An immediate way to see if the IRS processed your refund (and for how much) is by viewing your tax records online. You can also request a copy of your transcript by mail or through the IRS’ automated phone service by calling 1-800-908-9946.
Here’s how to check your tax transcript online:
1. Visit IRS.gov and log in to your account. If you haven’t opened an account with the IRS, this will take some time as you’ll have to take multiple steps to confirm your identity.
2. Once logged in to your account, you’ll see the Account Home page. Click View Tax Records.
3. On the next page, click the Get Transcript button.
4. Here you’ll see a drop-down menu asking the reason you need a transcript. Select Federal Tax and leave the Customer File Number field empty. Click the Go button.
5. The following page will show a Return Transcript, Records of Account Transcript, Account Transcript and Wage & Income Transcript for the last four years. You’ll want the 2020 Account Transcript.
6. This will open a PDF of your transcript: Focus on the Transactions section. What you’re looking for is an entry listed as Refund issued, and it should have a date in late May or June.
If you don’t have that, it likely means the IRS hasn’t gotten to your return yet.

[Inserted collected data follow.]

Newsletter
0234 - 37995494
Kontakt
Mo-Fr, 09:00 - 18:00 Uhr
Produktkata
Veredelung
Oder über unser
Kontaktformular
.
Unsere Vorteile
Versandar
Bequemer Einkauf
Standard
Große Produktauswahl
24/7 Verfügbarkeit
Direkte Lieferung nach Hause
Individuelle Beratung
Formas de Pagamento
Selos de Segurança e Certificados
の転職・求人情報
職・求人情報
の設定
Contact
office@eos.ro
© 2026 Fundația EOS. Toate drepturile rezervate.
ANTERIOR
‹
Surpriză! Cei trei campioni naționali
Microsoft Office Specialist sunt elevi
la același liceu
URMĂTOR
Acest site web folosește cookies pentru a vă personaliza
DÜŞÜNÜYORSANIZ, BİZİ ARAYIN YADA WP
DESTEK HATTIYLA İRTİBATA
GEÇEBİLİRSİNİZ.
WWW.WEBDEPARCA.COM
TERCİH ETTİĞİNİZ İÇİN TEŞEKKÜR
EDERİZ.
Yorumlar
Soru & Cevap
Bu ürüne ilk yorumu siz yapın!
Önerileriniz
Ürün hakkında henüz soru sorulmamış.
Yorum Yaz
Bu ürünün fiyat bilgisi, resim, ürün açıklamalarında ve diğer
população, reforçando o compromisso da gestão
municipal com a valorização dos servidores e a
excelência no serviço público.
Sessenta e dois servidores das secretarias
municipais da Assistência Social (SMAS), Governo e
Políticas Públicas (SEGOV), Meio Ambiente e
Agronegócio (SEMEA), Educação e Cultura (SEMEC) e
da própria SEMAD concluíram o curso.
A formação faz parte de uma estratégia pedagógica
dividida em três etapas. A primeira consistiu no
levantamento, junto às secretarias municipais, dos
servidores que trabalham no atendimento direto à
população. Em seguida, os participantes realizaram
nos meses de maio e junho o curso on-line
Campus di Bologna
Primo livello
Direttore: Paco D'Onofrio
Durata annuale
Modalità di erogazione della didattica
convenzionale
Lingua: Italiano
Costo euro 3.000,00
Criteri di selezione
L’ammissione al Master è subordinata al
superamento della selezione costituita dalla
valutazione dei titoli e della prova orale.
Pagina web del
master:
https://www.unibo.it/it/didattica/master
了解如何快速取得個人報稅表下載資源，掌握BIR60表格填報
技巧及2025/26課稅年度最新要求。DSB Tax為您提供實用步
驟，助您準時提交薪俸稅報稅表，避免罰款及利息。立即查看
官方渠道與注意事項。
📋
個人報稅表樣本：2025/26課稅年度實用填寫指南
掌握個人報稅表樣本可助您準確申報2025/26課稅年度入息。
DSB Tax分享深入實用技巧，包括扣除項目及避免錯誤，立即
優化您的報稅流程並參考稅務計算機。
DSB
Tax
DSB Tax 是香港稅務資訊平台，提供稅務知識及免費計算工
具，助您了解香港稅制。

You may see these codes on your tax transcript: 971, 846 and 776
Some taxpayers who’ve accessed their transcripts report seeing different tax codes, including 971 (when a notice was issued), 846 (the date and amount of a refund) and 776 (the amount of additional interest owed by the IRS). Others are seeing code 290 along with “Additional Tax Assessed” and a $0.00 amount. Since these codes could be issued in a variety of instances, including for stimulus checks and other tax refunds or adjustments, it’s best to consult the IRS or a tax professional about your personalized transcript.
What to do if you’re still waiting on your refund
It’s best to locate your tax transcript or try to track your refund using the Where’s My Refund tool (mentioned above). The IRS says that you can expect a delay if you mailed a paper tax return or had to respond to the IRS about your electronically filed tax return. The IRS makes it clear not to file a second return: You should call if it’s been more than three weeks since your last update.
Keep in mind that the IRS has limited live assistance because the agency is juggling the tax return backlog, delayed stimulus checks and child tax credit payments. Even though the chances of speaking with someone are slim, you can still call. Here’s the best number to call: 1-800-829-1040.
What we still don’t know about unemployment refunds
The IRS has only provided limited information on its website about taxes and unemployment compensation. We’re still unclear on the future timeline for payments during the coming months, which banks get direct deposits first or who to contact at the IRS if there’s a problem with your tax break refund.
Also, since some states fully tax unemployment benefits and others don’t, you might have to do some digging to see if the unemployment tax break will apply to your state income taxes. This chart by the tax preparation service H&R Block could give some clues, along with this state-by-state guide by Kiplinger.